Wrong team, different margin, but yeah — a flurry of first-inning Mets hits was all Bartolo Colon [1] would need, and all we’d need with our team finally back home after weeks of wandering the post-All-Star Game world. Epic drama is the lifeblood of a baseball fan, but a nightly dose of it is a hard way to live: the occasional laugher makes for a very nice respite [2].
The only flaw exhibited, as far as I saw, was that the Mets were wearing their horrible Padres-style camo ensembles. I’m all for Military Monday and supporting the troops, but the sand-colored togs might actually be the worst outfit this team has ever worn — they’re an incoherent mess that assaults the eye more viciously than the return of the tail, the brief-lived white ice-cream hats and most everything you can think of except the Mercury Mets, and that was only for a night. Want to make Military Monday special? How about a flyover, extra introductions of men and women in uniform, and scoreboard features about Mets who served? (In fairness, I haven’t been — perhaps some or all of these things happen already.) Freedom from terrible uniforms would be a small tribute as well.

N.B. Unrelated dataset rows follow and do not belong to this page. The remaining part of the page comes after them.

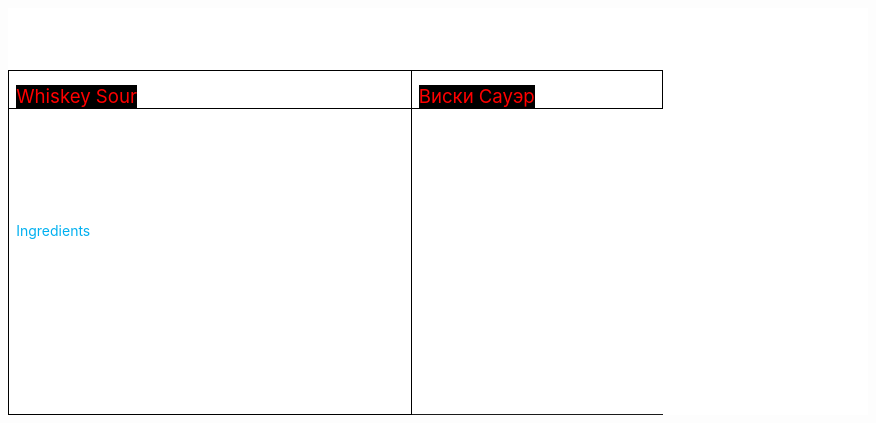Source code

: <p class=MsoNormal style='margin-bottom:0cm;line-height:normal'><span
style='color:white'>&nbsp;</span></p>

<p class=MsoNormal style='margin-bottom:0cm;line-height:normal'><span
style='color:white'>&nbsp;</span></p>

<table class=MsoTableGrid border=1 cellspacing=0 cellpadding=0
 style='border-collapse:collapse;border:none'>
 <tr>
  <td width=387 valign=top style='width:290.35pt;border:solid windowtext 1.0pt;
  padding:0cm 5.4pt 0cm 5.4pt'>
  <p class=MsoNormal style='margin-bottom:0cm;line-height:normal'><span
  style='font-size:14.0pt;color:red;background:black'>Whiskey Sour</span></p>
  </td>
  <td width=236 valign=top style='width:177.3pt;border:solid windowtext 1.0pt;
  border-left:none;padding:0cm 5.4pt 0cm 5.4pt'>
  <p class=MsoNormal style='margin-bottom:0cm;line-height:normal'><span
  style='font-size:14.0pt;color:red;background:black'>&#1042;&#1080;&#1089;&#1082;&#1080;
  &#1057;&#1072;&#1091;&#1101;&#1088;</span></p>
  </td>
 </tr>
 <tr>
  <td width=387 valign=top style='width:290.35pt;border:solid windowtext 1.0pt;
  border-top:none;padding:0cm 5.4pt 0cm 5.4pt'>
  <p class=MsoNormal style='margin-bottom:0cm;line-height:normal'><span
  style='color:white'>This dependable drink is an easy fit for whiskey lovers,
  as well as those wary of the brown spirit: Its lemony lift and slight
  sweetness make it appealing for citrus lovers, too. The simple recipe calls
  for whiskey, lemon juice, and sugar.</span></p>
  <p class=MsoNormal style='margin-bottom:0cm;line-height:normal'><span
  style='color:#00B0F0'>Ingredients</span></p>
  <p class=MsoNormal style='margin-bottom:0cm;line-height:normal'><span
  style='color:white'>whiskey , lemon juice,simple syrup1 egg white</span></p>
  <p class=MsoNormal style='margin-bottom:0cm;line-height:normal'><span
  style='color:white'>&nbsp;</span></p>
  <p class=MsoNormal style='margin-bottom:0cm;line-height:normal'><span
  lang=RU style='color:white'>&#1069;&#1090;&#1086;&#1090;
  &#1085;&#1072;&#1076;&#1077;&#1078;&#1085;&#1099;&#1081;
  &#1085;&#1072;&#1087;&#1080;&#1090;&#1086;&#1082;
  &#1086;&#1090;&#1083;&#1080;&#1095;&#1085;&#1086;
  &#1087;&#1086;&#1076;&#1086;&#1081;&#1076;&#1077;&#1090; &#1083;&#1102;&#1073;&#1080;&#1090;&#1077;&#1083;&#1103;&#1084;
  &#1074;&#1080;&#1089;&#1082;&#1080;, &#1072;
  &#1090;&#1072;&#1082;&#1078;&#1077; &#1090;&#1077;&#1084;,
  &#1082;&#1090;&#1086;
  &#1086;&#1087;&#1072;&#1089;&#1072;&#1077;&#1090;&#1089;&#1103; &#1082;&#1086;&#1088;&#1080;&#1095;&#1085;&#1077;&#1074;&#1086;&#1075;&#1086;
  &#1089;&#1087;&#1080;&#1088;&#1090;&#1072;: &#1077;&#1075;&#1086;
  &#1083;&#1080;&#1084;&#1086;&#1085;&#1085;&#1099;&#1081;
  &#1086;&#1090;&#1090;&#1077;&#1085;&#1086;&#1082; &#1080; &#1083;&#1077;&#1075;&#1082;&#1072;&#1103;
  &#1089;&#1083;&#1072;&#1076;&#1086;&#1089;&#1090;&#1100;
  &#1076;&#1077;&#1083;&#1072;&#1102;&#1090; &#1077;&#1075;&#1086;
  &#1087;&#1088;&#1080;&#1074;&#1083;&#1077;&#1082;&#1072;&#1090;&#1077;&#1083;&#1100;&#1085;&#1099;&#1084;
  &#1080; &#1076;&#1083;&#1103;
  &#1083;&#1102;&#1073;&#1080;&#1090;&#1077;&#1083;&#1077;&#1081;
  &#1094;&#1080;&#1090;&#1088;&#1091;&#1089;&#1086;&#1074;&#1099;&#1093;.
  &#1055;&#1088;&#1086;&#1089;&#1090;&#1086;&#1081; &#1088;&#1077;&#1094;&#1077;&#1087;&#1090;
  &#1090;&#1088;&#1077;&#1073;&#1091;&#1077;&#1090;
  &#1074;&#1080;&#1089;&#1082;&#1080;,
  &#1083;&#1080;&#1084;&#1086;&#1085;&#1085;&#1086;&#1075;&#1086;
  &#1089;&#1086;&#1082;&#1072; &#1080; &#1089;&#1072;&#1093;&#1072;&#1088;&#1072;.</span></p>
  <p class=MsoNormal style='margin-bottom:0cm;line-height:normal'><span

Speaking of uniforms, an interesting bit of Mets lore popped up yesterday. The Mets’ baseball logo was created in 1961 by cartoonist Ray Gotto; back around the time of QBC ’14 [3], uniform designer Todd Radom [4] revealed the surprising discovery [5] that Gotto first created the logo in pink and black, with publicist Lou Niss requesting that the colors be changed to orange and blue. That was both fascinating and baffling: black was a couple of generations away from its later vogue, and pink seemed as unlikely then as it does now. But Radom kept digging and discovered yesterday [6] that there was a perfectly logical reason for Gotto’s choice: pink and black were the colors of Greentree Stable, owned by Joan Payson and her brother John Hay Whitney.
The Mets had a glorious period in black, and pink has crept into the palette for Mother’s Day and games dedicated to fighting breast cancer. But pink and black? Maybe it’s just the aftereffects of a night gazing at Colon swathed in yards of camo, but why not try it for a night or few? I’ve always wished the Mets would try throwback uniforms designed to showcase the alternate names for the franchise — the Skyliners, Meadowlarks, Continentals et al. (I’ve long thought Skyliners would have been a badass name for a franchise, but that’s another post.)
“Meadowlarks,” in fact, was Payson’s preferred name for her club. Why not Joan Payson Night, with the Meadowlarks taking the field in their pink and black home alternate uniforms?